SOURCE DOCUMENT »
But it is easy to see that each individual drive delivers less half of what
it is capable to.
The PCI-bus limitation was alleviated later with the introduction of PCI-X
(same as PCI64) bus, which become standard for server motherboards, but rarely
available on desktop PC motherboards.
The bandwidth improved by a factor of 3...8 (due to twice as many bits
transfered in twice as many wires, and due to frequency increase from
32 to 66 to 100 to 133MHz).
In addition to that, motherboards with dual independent PCI-X busses
become available starting from 2004: the same pair of Promise TX4 cards
installed into two slots belonging to different buses of Tyan S2885 board
(same 32 bits but this time 66MHz - hence under-utilizing both the fill
available width of 64 bits and the full speed of 100MHz) results in
50 MBytes/sec/per drive, which is close to utilizing bandwidth of 1 TByte
drives of 2008 (only mildly limited by PCI), leading to overall successful
long-lasting architecture.
The same Tyan S2885 board, but with pair of Adaptec 1420SA cards (thus
utilizing fill 64-bits at 100MHz) is capable to exceed 100 MBytes/sec/per
drive, which (considering the age of S2885) leads to a perfectly balanced
design.
In contrast, modern PCIe busses support virtually unlimited (at least for
the purpose of harddrive operation) bandwidth, because it scales with the
number of PCIe lanes, and enthusiast-level SLI-type PC motherboard may
possess up to 40 lanes - way more than a combined bandwidth of a reasonable
amount of hard drives may need.
The sustained data bandwidth of modern mechanical hard drives can reach
180 MBytes/sec, which is 5 times faster than 12 years ago - over a long period
of time it seems that the bandwidth of mechanical drives scales as square root
of their capacity -
which makes sense because 9 times in data density translates into 3 times as
many tracks and 3 time increase in density along the track, while the surface
area available for storing data did not increase at all during the last 20
years, and neither did the rotational speed of 7200rpm.

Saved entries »
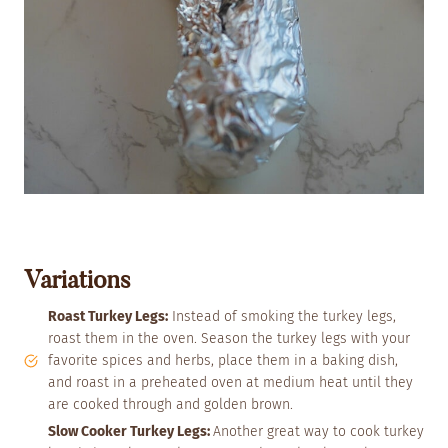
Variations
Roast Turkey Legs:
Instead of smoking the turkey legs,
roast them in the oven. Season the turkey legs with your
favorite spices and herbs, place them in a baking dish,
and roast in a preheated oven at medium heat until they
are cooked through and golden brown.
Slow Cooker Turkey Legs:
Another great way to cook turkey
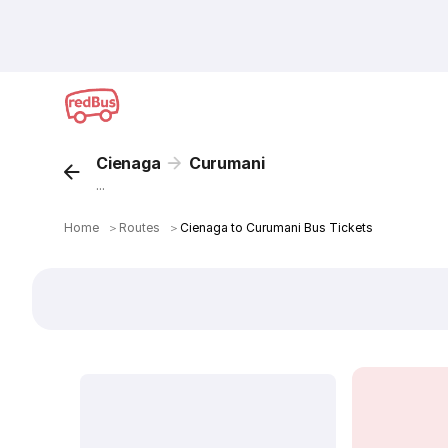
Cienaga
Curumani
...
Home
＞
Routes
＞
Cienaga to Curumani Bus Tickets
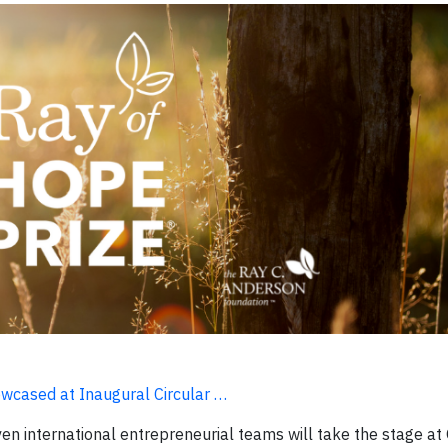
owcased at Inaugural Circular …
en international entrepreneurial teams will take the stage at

YOUR TASKS »
a) Answer these questions about the text on hard drive bandwidth:
(i) By what factor did the PCI-X bus improve bandwidth?
(ii) Up to how many PCIe lanes may an enthusiast-level SLI-type PC motherboard have?
(iii) What sustained data bandwidth can modern mechanical hard drives reach?
b) Reproduce everything in the records from the line containing "owcased at Inaugural Circular …" down to the end of the records.

PER-TASK OUTPUTS »
a)
(i) By a factor of 3...8.
(ii) Up to 40 lanes.
(iii) 180 MBytes/sec.

b)
owcased at Inaugural Circular …
en international entrepreneurial teams will take the stage at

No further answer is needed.